# Cumulant (4, 2) is a Good Discriminator? Comments on “Energy-Efficient Processor for Blind Signal Classification in Cognitive Radio Networks,” by E. Rebeiz et al.

Let’s talk about another published paper on signal detection involving cyclostationarity and/or cumulants. This one is called “Energy-Efficient Processor for Blind Signal Classification in Cognitive Radio Networks,” (The Literature [R69]), and is authored by UCLA researchers E. Rebeiz and four colleagues.

My focus on this paper it its idea that broad signal-type classes, such as direct-sequence spread-spectrum (DSSS), QAM, and OFDM can be reliably distinguished by the use of a single number: the fourth-order cumulant with two conjugated terms. This kind of cumulant is referred to as the $(4, 2)$ cumulant here at the CSP Blog, and in the paper, because the order is $n=4$ and the number of conjugated terms is $m=2$.

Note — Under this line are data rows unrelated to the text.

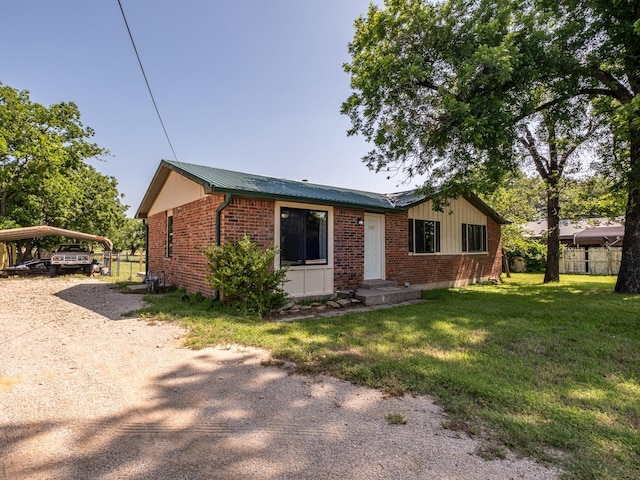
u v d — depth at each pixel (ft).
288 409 10.44
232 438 8.84
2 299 31.37
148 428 9.32
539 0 29.30
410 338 18.49
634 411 10.22
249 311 24.30
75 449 8.30
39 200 62.39
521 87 28.04
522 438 8.66
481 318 24.11
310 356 15.15
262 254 25.72
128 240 148.87
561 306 29.04
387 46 31.55
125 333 19.17
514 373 13.33
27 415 9.96
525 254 71.00
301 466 7.67
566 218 57.62
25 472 7.41
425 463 7.74
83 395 11.36
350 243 33.83
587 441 8.51
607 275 64.18
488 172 35.17
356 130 35.40
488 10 28.22
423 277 42.50
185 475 7.34
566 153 47.19
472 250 50.16
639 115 25.35
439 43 29.58
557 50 27.32
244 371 13.62
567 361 15.01
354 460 7.89
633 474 7.24
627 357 15.49
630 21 27.30
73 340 17.83
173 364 14.38
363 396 11.35
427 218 43.45
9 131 58.34
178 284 35.53
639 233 35.73
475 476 7.28
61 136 67.41
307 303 28.84
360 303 30.55
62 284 43.68
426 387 11.87
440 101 29.94
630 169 33.12
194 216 31.91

The referenced paper claims that multi-carrier modulation (OFDM is the main type of practical multi-carrier modulation [MCM]) can be distinguished from single-carrier modulation using the $(4,2)$ cumulant. Typical single-carrier modulation types are our old friends the digital QAM/PSK/CPM signals, DSSS signals (non-frequency-hopped), ATSC DTV, AM, FM, and many others.

The authors of the paper aren’t interested in using cyclic cumulants. The cumulant they are talking about is the conventional stationary-signal cumulant. That’s why they call it $(4, 2)$ rather than, say, $(4, 2, 0)$ where the third value is the harmonic number $k$. The $(4,2)$ cumulant for a zero-mean complex-valued stationary signal $x(t)$ and all lags equal to zero is defined by $\displaystyle C_x (\mathbf{0};4,2) = R_x(\mathbf{0}; 4,2) - 2R_x^2(\mathbf{0}; 2, 1) - R_x(\mathbf{0}; 2,0)R_x(\mathbf{0}; 2,2) \hfill (A)$

Equation (A) here is the theoretical counterpart to the $C(4,2)$ estimator in the paper, which is Equation (1).

There is a large number of very different signals in the non-MCM class, so it seemed to me upon first reading the paper that it might be hard to find one statistic that could distinguish all of these non-MCM signals from all of the MCM signals. So I devised an experiment to see for myself.

In the experiment, I first applied the authors’ $C(4,2)$ to a set of captured waveforms, each of which is downconverted to complex baseband before processing, and each of which has inband SNR greater than $20$ dB. The captured signals include several OFDM signals (LTE, satellite radio) and two non-MCM signals (CDMA, WCDMA).

The authors are trying to minimize computational cost, so they want to use the minimum number of samples to estimate $C(4,2)$; they recommend $90$ samples. (This appears to be independent of the sampling bandwidth, something I don’t understand.) So I applied the cumulant estimator to $128$ samples of the various captured signals.

I then created a set of simulated signals that included OFDM, DSSS, and a couple textbook DQAMs (QPSK and 64QAM). The results are shown here: The lower plot indicates that the $C(4,2)$ cumulant is centered at value near zero for the simulated OFDM signals, and is large and negative for the DSSS and QPSK signals. The $C(4,2)$ value for the 64QAM signal is somewhere inbetween. If the threshold could be moved to around $-0.4$ or so, then the MCM and non-MCM simulated signals could be distinguished with some error due to the overlap in the distributions for 64QAM and OFDM.

However, the upper plot shows the opposite for captured signals. The $C(4,2)$ value for white Gaussian noise is centered near zero, as it should be, but the distributions for the various captured MCM and non-MCM  signals all overlap with each other and with the distribution for WGN. There is no threshold that could be used to distinguish between MCM and non-MCM captured signals here.

I also redid the experiment with a much larger block length of 4096 samples: We see mostly the same behavior as for the short block length of $90$ samples. The various distributions are more compact, but the conclusion is the same: simulated signals might be accurately categorized as either MCM or non-MCM through the use of a thresholded $C(4,2)$ value, but the captured signals cannot be. In fact, the $C(4,2)$ value for one of the OFDM signals is actually smaller than the others, the opposite of the simulated case.

So this appears to be another case of Textbook Signals Ruining Everything. I’ve also applied this experimental approach to captured ATSC-DTV and broadcast FM (both non-MCM signals) for a block length of $4096$ samples. For the DTV signal, the values were tightly clustered around $-0.3$ and for the FM signal around $-1.0$.